Slovnaft has appealed the tender result.
photo: Ján Svrček
Yukos offered $74 million for the stake, which includes management control of Transpetrol.
Privatisation Minister Mária Machová refused to disclose the full details of Slovnaft's offer, but a spokesman for the refinery insisted they had offered $85.4 million for the stake.
Ľubomír Žitňan said Slovnaft had offered $65.4 million cash and the free transfer of crude oil storage facilities, which they estimated to be worth $20 million.
"One of the criteria to get the Transpetrol stake was price, and we offered $85.4 million, which is more than our competitor's offer," Žitňan said.
"We also signed a contract promising we would cover any investments needed to bring the storage facilities up to the required standards, which would help the government solve its problem with lack of oil storage space."
Under the terms of EU integration, Slovakia is required to have storage facilities capable of holding 90 days worth of crude oil supplies by 2008. At the moment the country has storage facilities which can hold 28 days worth of supplies.
But the tender selection committee said it would not be re-evaluating its decision to go with Yukos.
László Hóka, a member of the selection team, said: "I am sorry for Slovnaft because it is a domestic company, but in two of the four criteria which the commission was evaluating, Yukos offered more than Slovnaft. It was simply the figures which spoke for Yukos, and I don't see any reason to re-evaluate the decision."
Hóka explained that the commission had valued the storage facilities offered by Slovnaft at less than $20 million. He added that Slovnaft did not have enough money to finance their reconstruction, which he said had been estimated as costing Sk3 to Sk5 billion - as much as the entire price paid for the 49% stake at Transpetrol.
Yukos said it believed the tender commission's decision would be approved by cabinet when presented by Machová on December 19.
A company representative said: 'The acquisition of the stake is a part of our international activities aimed at increasing our share on European markets.

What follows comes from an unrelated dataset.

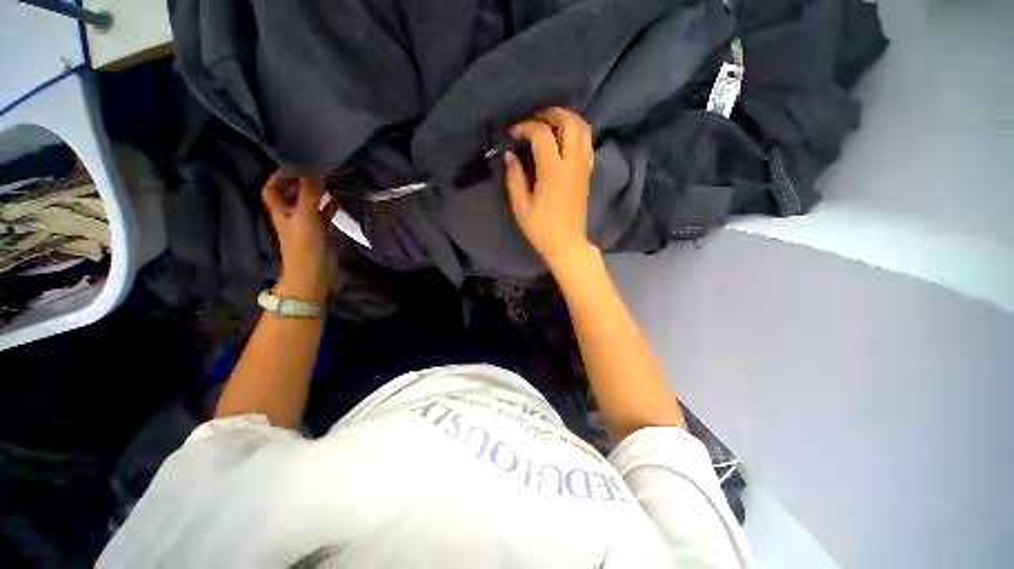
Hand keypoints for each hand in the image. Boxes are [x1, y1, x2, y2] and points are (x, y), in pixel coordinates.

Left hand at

After the cabinet's approval we will continue in the transaction according to the agreed terms."
The tender commission had originally been expected to reach a decision on November 30, but on December 4 asked the companies to resubmit higher offers because "both offers were of good quality but were too low".
Prior to the decision, Machová said price should be 60% decisive in choosing the investor, with other criteria including capital strength, development plans and ability to upgrade Transpetrol facilities.
Of the six companies that made preliminary bids, four later pulled out: Russian company Rosneft said it had concerns over an ongoing legal battle for 34% of Transpetrol shares, while multinational Texaco and Russia's Surgutneftegas gave no reason, and Czech refiner Česká Rafinérska withdrew at the behest of shareholders.
Both Yukos and Slovnaft proposed increasing the volume of oil transported through Transpetrol's Družba pipeline and using the new Adria pipeline to the Balkans.
Transpetrol's pipeline system can handle 21 million tonnes of crude per year, but in 2000 only 9.3 million tonnes flowed through it, with Slovnaft processing 5.3 million tonnes.
Transpetrol expects a gross profit of Sk295 million ($4.1 million) in 2001 - a 90% rise year-on-year.
Yukos is the second largest Russian oil company. In 2000 it posted profits of $3.3 billion on a turnover of $9.8 billion - almost half of Slovakia's GDP.
"Any investment into Transpetrol represents just a small portion of Yukos' assets because it invests $1 billion into increasing production every year," said Dimitrij Avdeev, an analyst with the United Financial Group in Moscow.
Avdeev added that Yukos has earmarked about $4 billion for further expansion into the European market.